Here's a minimal Go example showing how a worker attaches a JWT Bearer token to Temporal requests:

// SimpleTokenProvider provides a basic Bearer token for authentication
type SimpleTokenProvider struct {
	Token string
}

// GetHeaders returns the Authorization header with the Bearer token
func (s *SimpleTokenProvider) GetHeaders(ctx context.Context) (map[string]string, error) {
	return map[string]string{
		"Authorization": "Bearer " + s.Token,
	}, nil
}

// NewSimpleTokenProvider creates a new simple token provider
func NewSimpleTokenProvider(token string) *SimpleTokenProvider {
	return &SimpleTokenProvider{
		Token: token,
	}
}

func main() {
	token := os.Getenv("TEMPORAL_AUTH_TOKEN")
	if token == "" {
		log.Fatalln("Set TEMPORAL_AUTH_TOKEN environment variable for custom token.")
	}

	c, err := client.Dial(client.Options{
		HostPort:        "localhost:7233",
		Namespace:       "bitovi-project",
		HeadersProvider: auth.NewSimpleTokenProvider(token),
	})
	if err != nil {
		log.Fatalln("Unable to create client", err)
	}
	defer c.Close()

	w := worker.New(c, "hello-world", worker.Options{})

	w.RegisterWorkflow(helloworld.Workflow)
	w.RegisterActivity(helloworld.Activity)

	err = w.Run(worker.InterruptCh())
	if err != nil {
		log.Fatalln("Unable to start worker", err)
	}
}

Conclusion

Extending Temporal's authentication layer isn't just a security checkbox. It's how you make a self-hosted Temporal cluster actually production-ready. With a custom ClaimMapper and Authorizer in place, you control exactly who can do what, in which namespace, and from which service. The internalFrontend pattern keeps that enforcement from collapsing under the weight of internal cluster traffic, and the Helm configuration makes the whole thing repeatable across environments.

If you're building on top of Part 1, you now have the full picture: from claim extraction to authorization logic to worker authentication. The next step is hardening your token issuance strategy and making sure your Authorizer handles edge cases like expired tokens, missing claims, and service account rotation.

Work with Bitovi on Temporal

Setting up Temporal authentication is one piece of a larger architecture decision. If your team is evaluating self-hosted Temporal, migrating from a managed service, or trying to get role-based access right across multiple namespaces, Bitovi can help.

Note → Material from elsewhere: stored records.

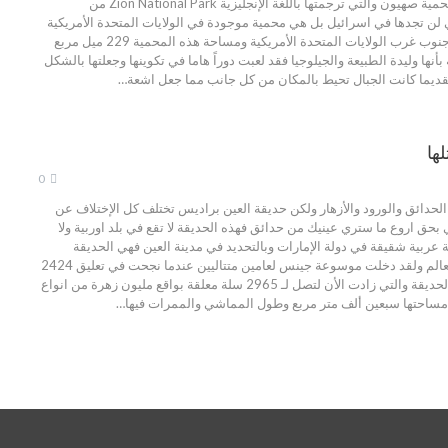
يدمر كل شيئ حوله ومحمية صهيون والتي ترجمتها باللغة الإنجليزية Zion National Park من
ي لن تجدها في اسرائيل بل هي محمية موجودة في الولايات المتحدة الأمريكية
في ولاية يوتا التي تقع جنوب غرب الولايات المتحدة الأمريكية ومساحة هذه المحمية 229 ميل مربع
أنها وليدة الطبيعة والجيلوجيا فقد لعبت دوراً هاما في تكوينها وجعلتها بالشكل
قديما كانت الجبال تحيط بالمكان من كل جانب مما جعل اشعة…
ها
0
 الحدائق والورود والأزهار ولكن حديقة العين براديس تختلف كل الإختلاف عن
بحق اروع ما ستري عينيك من حدائق فهذه الحديقة لا تقع في بلد اوربية ولا
 عربية شقيقة في دولة الإمارات وبالتحديد في مدينة العين فهي الحديقة
الاجمل علي مستوي العالم ولقد دخلت موسوعة جينس لعامين متتاليين عندما نجحت في تعليق 2424
سلة من الزهور داخل الحديقة والتي زادت الأن لتصل لـ 2965 سلة معلقة بواقع مليون زهرة من انواع
غ مساحتها سبعين ألف متر مربع وطول المماشي والممرات فيها…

Our engineers have hands-on experience building and scaling Temporal workflows in production. We work embedded with your team, not around it.

Talk to a Temporal consultant at Bitovi →

FAQ

What is a ClaimMapper in Temporal? A ClaimMapper is a component that validates an incoming JWT from an OIDC provider and extracts structured claims (user ID, roles, namespace permissions) that the Authorizer uses to make access decisions.

What is the internalFrontend service in Temporal? The internalFrontend is a separate instance of Temporal's frontend service used exclusively for internal cluster communication. It bypasses OIDC auth so that internal services like history and matching can communicate without being blocked by the external auth layer.

How do Temporal workers authenticate with OIDC? Workers use a Server-to-Server (S2S) token flow. They mint a service token from the OIDC provider and attach it as a Bearer token on each request via a HeadersProvider. The Authorizer then validates the token and grants or restricts access based on the service account's claims.

Can I use this setup with any OIDC provider? Yes. The ClaimMapper and Authorizer logic is provider-agnostic. Okta, Auth0, Keycloak, and PocketID all work as long as they issue standard OIDC JWTs.